Fig. 3 shows the separation of the four β2-agonists under different pH values in the range of 6.5–8.0 in phosphate buffer. The result indicated that the separation resolution of the four samples was improved with the increase of buffer pH from 6.5 to 8.0. Nevertheless, a higher pH value would result in less buffering capacity which finally influenced the reproducibility of the migration time of the peaks. When the borate buffer was tried under the pH from 8.0 to 10.0, a system peak overlapped some of the sample peaks, which should be due to the interaction between the β2-agonist with borate. So the best resolution was obtained under a pH of 8.0 in phosphate buffer.
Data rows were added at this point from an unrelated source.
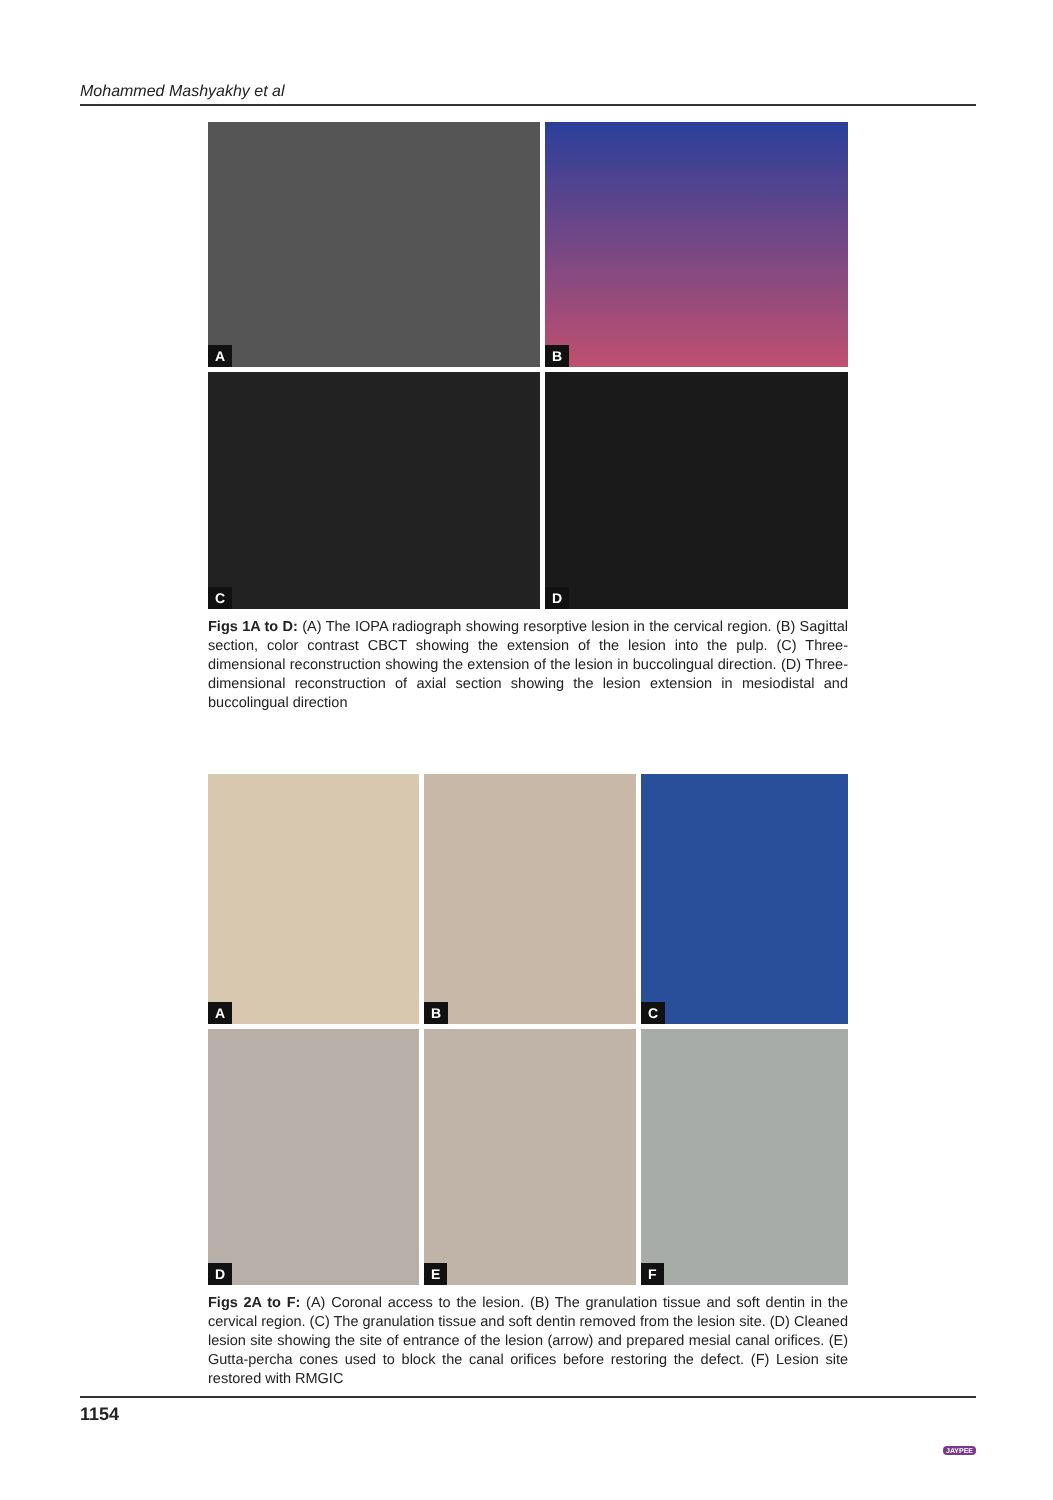Mohammed Mashyakhy et al
A
B
C
D
Figs 1A to D: (A) The IOPA radiograph showing resorptive lesion in the cervical region. (B) Sagittal section, color contrast CBCT showing the extension of the lesion into the pulp. (C) Three-dimensional reconstruction showing the extension of the lesion in buccolingual direction. (D) Three-dimensional reconstruction of axial section showing the lesion extension in mesiodistal and buccolingual direction
A
B
C
D
E
F
Figs 2A to F: (A) Coronal access to the lesion. (B) The granulation tissue and soft dentin in the cervical region. (C) The granulation tissue and soft dentin removed from the lesion site. (D) Cleaned lesion site showing the site of entrance of the lesion (arrow) and prepared mesial canal orifices. (E) Gutta-percha cones used to block the canal orifices before restoring the defect. (F) Lesion site restored with RMGIC
1154 JAYPEE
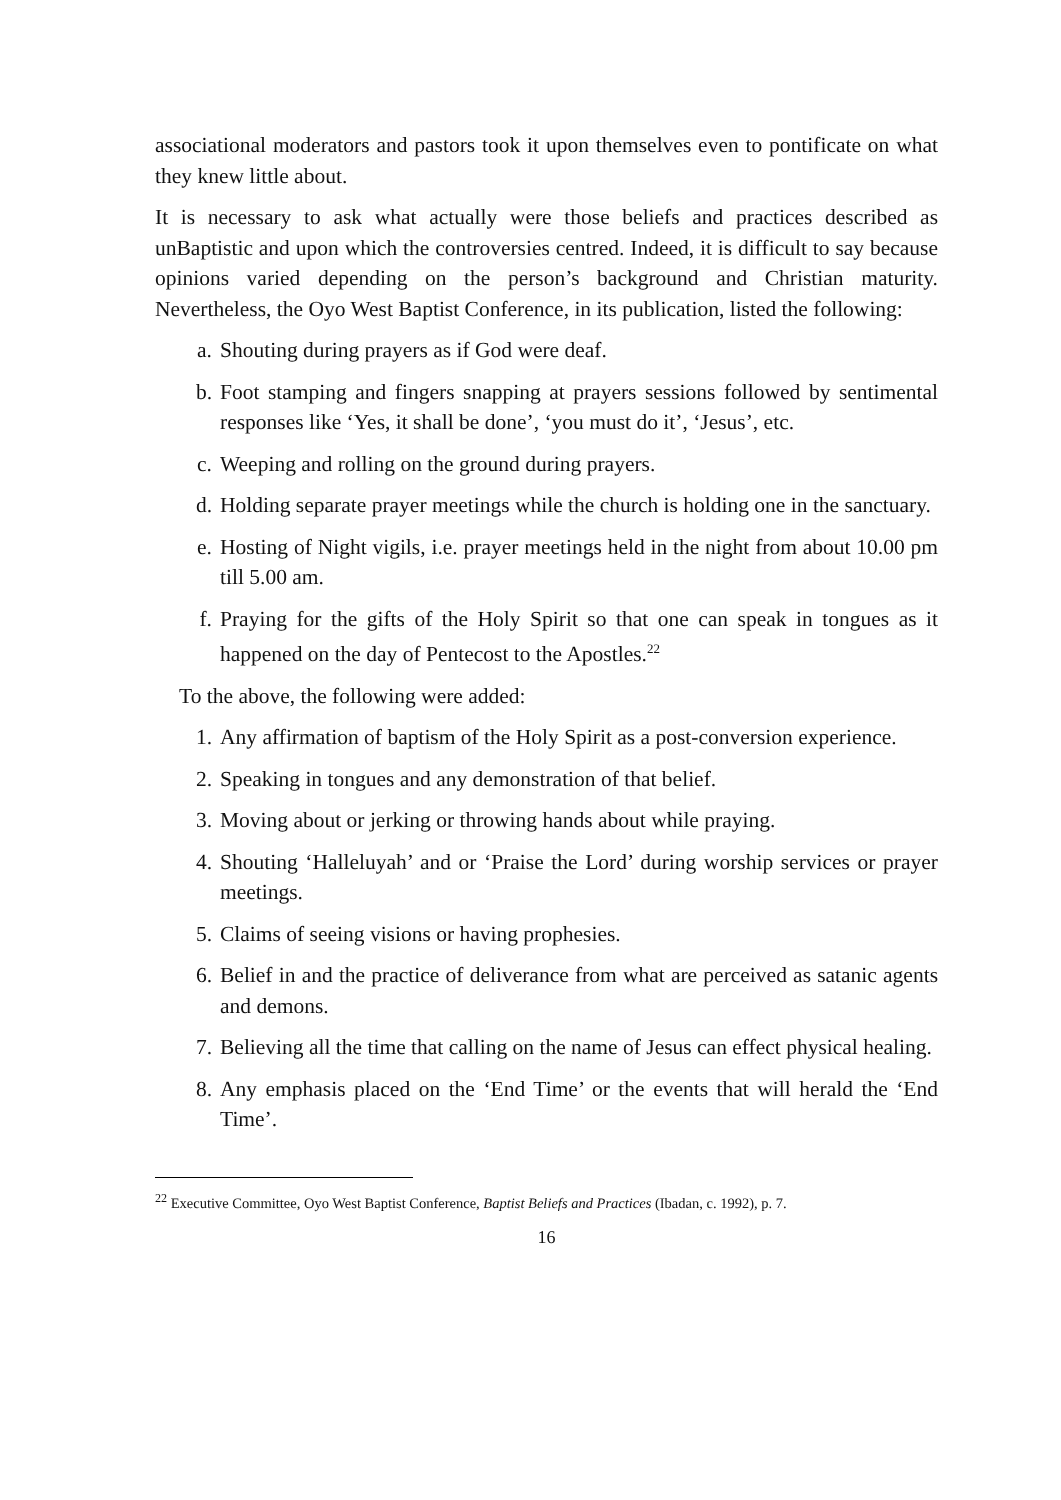associational moderators and pastors took it upon themselves even to pontificate on what they knew little about.
It is necessary to ask what actually were those beliefs and practices described as unBaptistic and upon which the controversies centred. Indeed, it is difficult to say because opinions varied depending on the person’s background and Christian maturity. Nevertheless, the Oyo West Baptist Conference, in its publication, listed the following:
a. Shouting during prayers as if God were deaf.
b. Foot stamping and fingers snapping at prayers sessions followed by sentimental responses like ‘Yes, it shall be done’, ‘you must do it’, ‘Jesus’, etc.
c. Weeping and rolling on the ground during prayers.
d. Holding separate prayer meetings while the church is holding one in the sanctuary.
e. Hosting of Night vigils, i.e. prayer meetings held in the night from about 10.00 pm till 5.00 am.
f. Praying for the gifts of the Holy Spirit so that one can speak in tongues as it happened on the day of Pentecost to the Apostles.<sup>22</sup>
To the above, the following were added:
1. Any affirmation of baptism of the Holy Spirit as a post-conversion experience.
2. Speaking in tongues and any demonstration of that belief.
3. Moving about or jerking or throwing hands about while praying.
4. Shouting ‘Halleluyah’ and or ‘Praise the Lord’ during worship services or prayer meetings.
5. Claims of seeing visions or having prophesies.
6. Belief in and the practice of deliverance from what are perceived as satanic agents and demons.
7. Believing all the time that calling on the name of Jesus can effect physical healing.
8. Any emphasis placed on the ‘End Time’ or the events that will herald the ‘End Time’.
<sup>22</sup> Executive Committee, Oyo West Baptist Conference, Baptist Beliefs and Practices (Ibadan, c. 1992), p. 7.
16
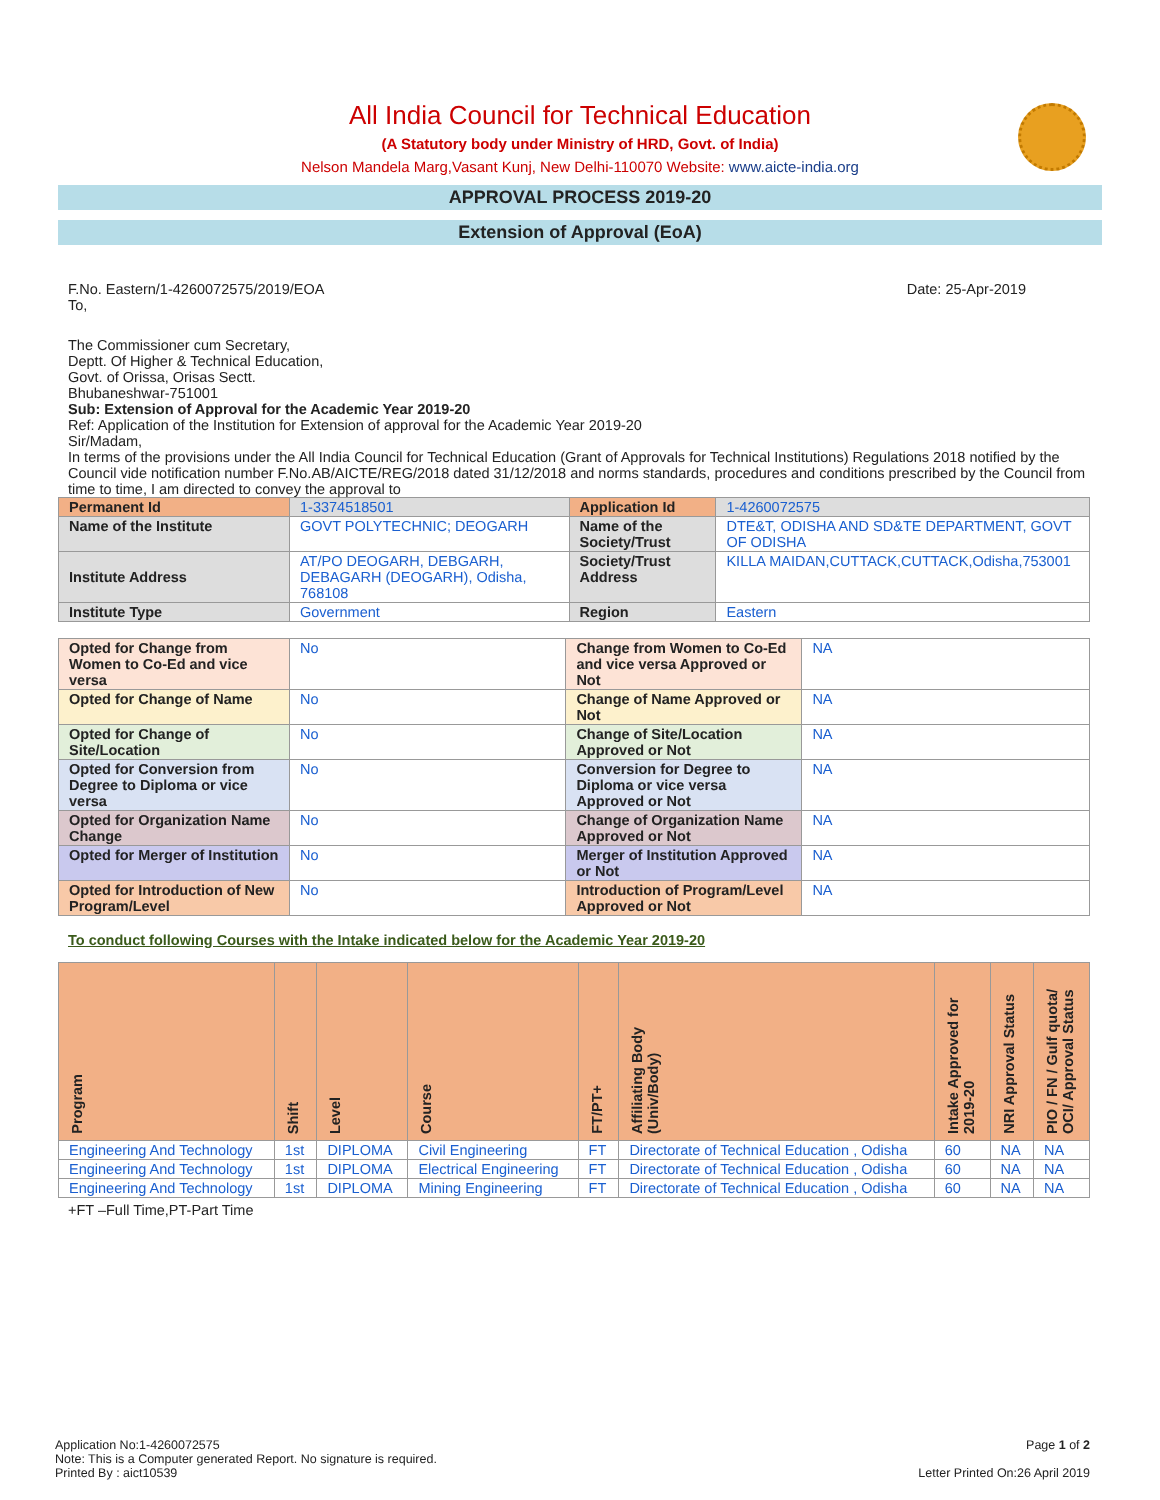All India Council for Technical Education
(A Statutory body under Ministry of HRD, Govt. of India)
Nelson Mandela Marg,Vasant Kunj, New Delhi-110070 Website: www.aicte-india.org
APPROVAL PROCESS 2019-20
Extension of Approval (EoA)
F.No. Eastern/1-4260072575/2019/EOA Date: 25-Apr-2019
To,
The Commissioner cum Secretary,
Deptt. Of Higher & Technical Education,
Govt. of Orissa, Orisas Sectt.
Bhubaneshwar-751001
Sub: Extension of Approval for the Academic Year 2019-20
Ref: Application of the Institution for Extension of approval for the Academic Year 2019-20
Sir/Madam,
In terms of the provisions under the All India Council for Technical Education (Grant of Approvals for Technical Institutions) Regulations 2018 notified by the Council vide notification number F.No.AB/AICTE/REG/2018 dated 31/12/2018 and norms standards, procedures and conditions prescribed by the Council from time to time, I am directed to convey the approval to
| Permanent Id | 1-3374518501 | Application Id | 1-4260072575 |
| Name of the Institute | GOVT POLYTECHNIC; DEOGARH | Name of the Society/Trust | DTE&T, ODISHA AND SD&TE DEPARTMENT, GOVT OF ODISHA |
| Institute Address | AT/PO DEOGARH, DEBGARH, DEBAGARH (DEOGARH), Odisha, 768108 | Society/Trust Address | KILLA MAIDAN,CUTTACK,CUTTACK,Odisha,753001 |
| Institute Type | Government | Region | Eastern |
| Opted for Change from Women to Co-Ed and vice versa | No | Change from Women to Co-Ed and vice versa Approved or Not | NA |
| Opted for Change of Name | No | Change of Name Approved or Not | NA |
| Opted for Change of Site/Location | No | Change of Site/Location Approved or Not | NA |
| Opted for Conversion from Degree to Diploma or vice versa | No | Conversion for Degree to Diploma or vice versa Approved or Not | NA |
| Opted for Organization Name Change | No | Change of Organization Name Approved or Not | NA |
| Opted for Merger of Institution | No | Merger of Institution Approved or Not | NA |
| Opted for Introduction of New Program/Level | No | Introduction of Program/Level Approved or Not | NA |
To conduct following Courses with the Intake indicated below for the Academic Year 2019-20
| Program | Shift | Level | Course | FT/PT+ | Affiliating Body (Univ/Body) | Intake Approved for 2019-20 | NRI Approval Status | PIO / FN / Gulf quota/ OCI/ Approval Status |
| --- | --- | --- | --- | --- | --- | --- | --- | --- |
| Engineering And Technology | 1st | DIPLOMA | Civil Engineering | FT | Directorate of Technical Education , Odisha | 60 | NA | NA |
| Engineering And Technology | 1st | DIPLOMA | Electrical Engineering | FT | Directorate of Technical Education , Odisha | 60 | NA | NA |
| Engineering And Technology | 1st | DIPLOMA | Mining Engineering | FT | Directorate of Technical Education , Odisha | 60 | NA | NA |
+FT –Full Time,PT-Part Time
Application No:1-4260072575
Note: This is a Computer generated Report. No signature is required.
Printed By : aict10539
Page 1 of 2
Letter Printed On:26 April 2019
Fig. 3 Effect of the pH of buffer on the separation resolution. Concentration (μM): Clen, 32; Rac, 30; Sal, 42; Fen, 26. Experimental conditions: 50 mM phosphate buffer; injection by pressure, 0.5 psi; injection time, 5 s; separation voltage, +20 kV.

3.2. The effect of the concentration of buffer

The concentration of phosphate buffer was also optimized in our study. Fig. 4 shows that various separations were performed by varying the concentration of phosphate buffer from 50 to 100 mM. Increasing the ionic strength resulted in an increased analysis time and the separation resolutions were better at a higher concentration. This could be explained by the fact that the loading capacity of the background electrolytes increased together with the concentration of phosphate buffer. It was found that a higher concentration would give rise to Joule heating which caused the peak broadening. Considering that the peak broadening in FESI would affect the sensitivity in our study, 50 mM phosphate buffer at pH 8.0 was thus used for subsequent analyses. The results of CZE method regression analysis on calibration and the detection limits are summarized in Table 1.

Fig. 4 Effect of the concentration of buffer on the migration time and separation resolution. Experimental conditions: pH 8.0 phosphate buffer. Peak identities: 1-Clen; 2-Sal; 3-Rac; 4-Fen. Other conditions are the same as in Fig. 3.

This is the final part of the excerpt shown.